There was also a region alignment issue. The frontend Firebase Functions client was being initialized without matching the backend configuration. That mismatch can be subtle because the code still looks valid, but requests silently go to the wrong place. I updated the frontend initialization so the client and backend were aligned.

The emulator setup had its own configuration drift too. The local .env file pointed the Functions emulator to one port while the project’s Firebase config expected another. That kind of mismatch is easy to miss and frustrating to debug because nothing in the application code looks wrong. Fixing the .env and .env.example values brought the local environment back into alignment.

I also spent time making the frontend fail more gracefully.

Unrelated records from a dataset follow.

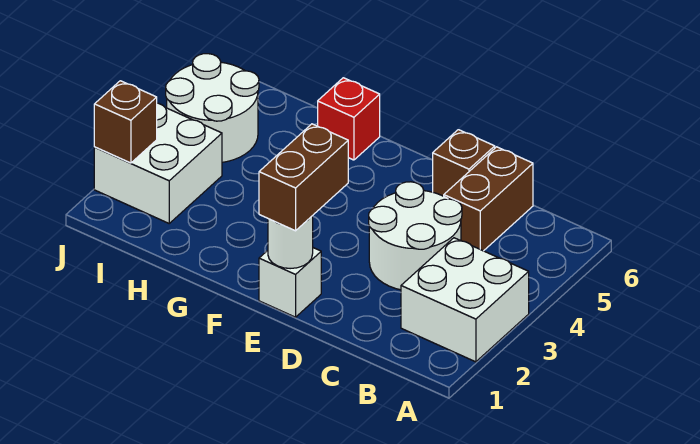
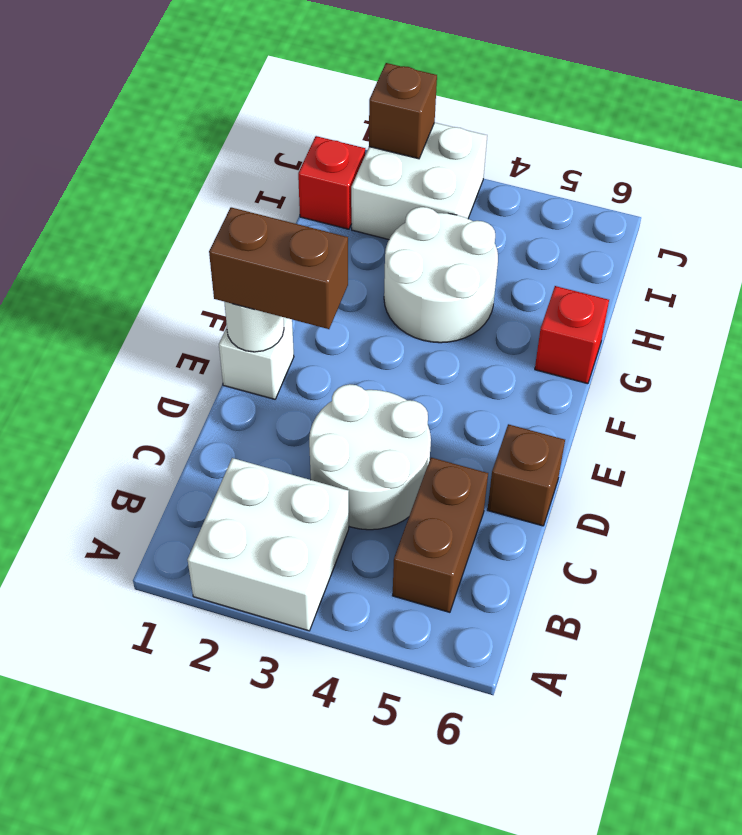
brown 1x2 brick [444,147,533,251] -> brown 1x2 brick turned to [393,458,488,612]
none -> red 1x1 brick [298,136,365,229]
white 2x2 round brick [166,54,259,162] -> white 2x2 round brick moved to [384,207,498,343]

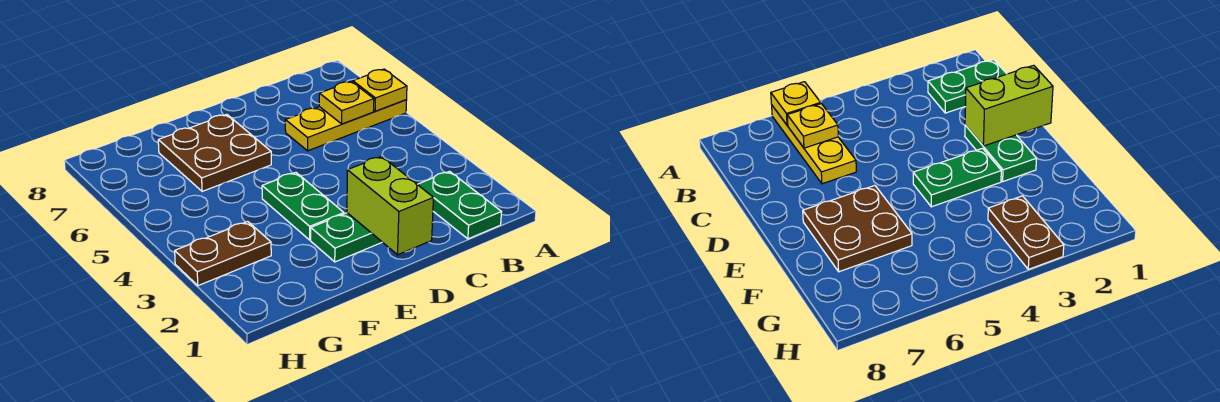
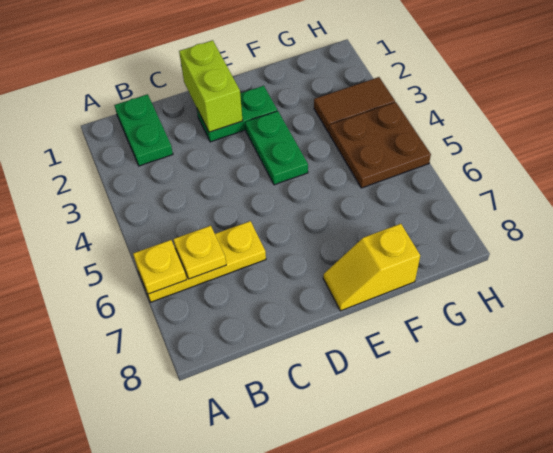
brown 2x2 plate [158,114,271,191] -> brown 2x2 plate moved to [329,102,431,188]
none -> yellow 1x2 slope [323,224,420,311]
brown 1x2 plate [175,222,271,286] -> brown 1x2 tile [314,77,395,133]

At one point, backend failures were bubbling up as uncaught runtime overlays in the browser. That’s a rough developer experience—and an even worse user experience. I replaced those crash paths with proper error handling and toast notifications so failures become visible but not destructive.

Finally, I had to address a product-level integration issue: A/B testing was still marked as “Coming Soon” in the method selection UI. That meant I had a working experiments module behind the scenes, but the main study creation flow was still routing users away from it. I updated the method selector so A/B testing was enabled and routed into the dedicated experiments area instead of the generic test creation wizard.

That was an important reminder that “the feature works” and “the feature is reachable” are not the same thing.

Final Working Flow

By the end of the work, the feature loop was complete.

A researcher can create an experiment with variants and allocation weights. A participant entering the study route gets assigned deterministically to a variant. Their interactions generate experiment events. The dashboard then reflects assignment distribution and event counts by variant.

That flow sounds simple when written in one paragraph, but getting it stable required touching state management, routing, Firebase Functions, Firestore access patterns, local emulator behavior, and frontend reactivity.

That’s what made the project satisfying. It wasn’t just about making the happy path run once. It was about making the entire path hold together.

Key Learnings

One of the biggest takeaways from this work is that integration complexity is often more important than feature complexity.

None of the individual parts of this system were especially exotic. A form, a hash function, a few Firestore collections, a dashboard, some callable functions. But once those pieces had to live inside an existing product with existing assumptions, every seam mattered.

I also came away reminded that debugging is architecture work. It’s easy to think of debugging as “cleanup after implementation,” but in reality it often reveals whether the system boundaries make sense. The Firestore fallback for local reliability, the cleaner separation between controller and service layers, and the improved error handling all came directly from problems encountered during debugging.

And maybe most importantly, I was reminded that a working MVP is not the same as a disposable prototype. Even when building something minimal, if it’s integrated into a real system, it deserves the same respect you’d give any production feature: clear boundaries, understandable state, graceful failure modes, and a path for future extension.

Conclusion

Building this A/B testing MVP inside RUXAILAB ended up being a lot more than adding an experiments screen.

It was an exercise in reading an existing architecture carefully, extending it without fighting it, and solving the kind of real-world issues that never show up in idealized system diagrams. The final result is a working experimentation flow with deterministic assignment, event tracking, dashboard visibility, and a foundation for future statistical analysis.

But more than that, it now feels like part of the product rather than a feature bolted onto the side.

And to me, that’s usually the difference between code that merely runs and engineering that actually lands.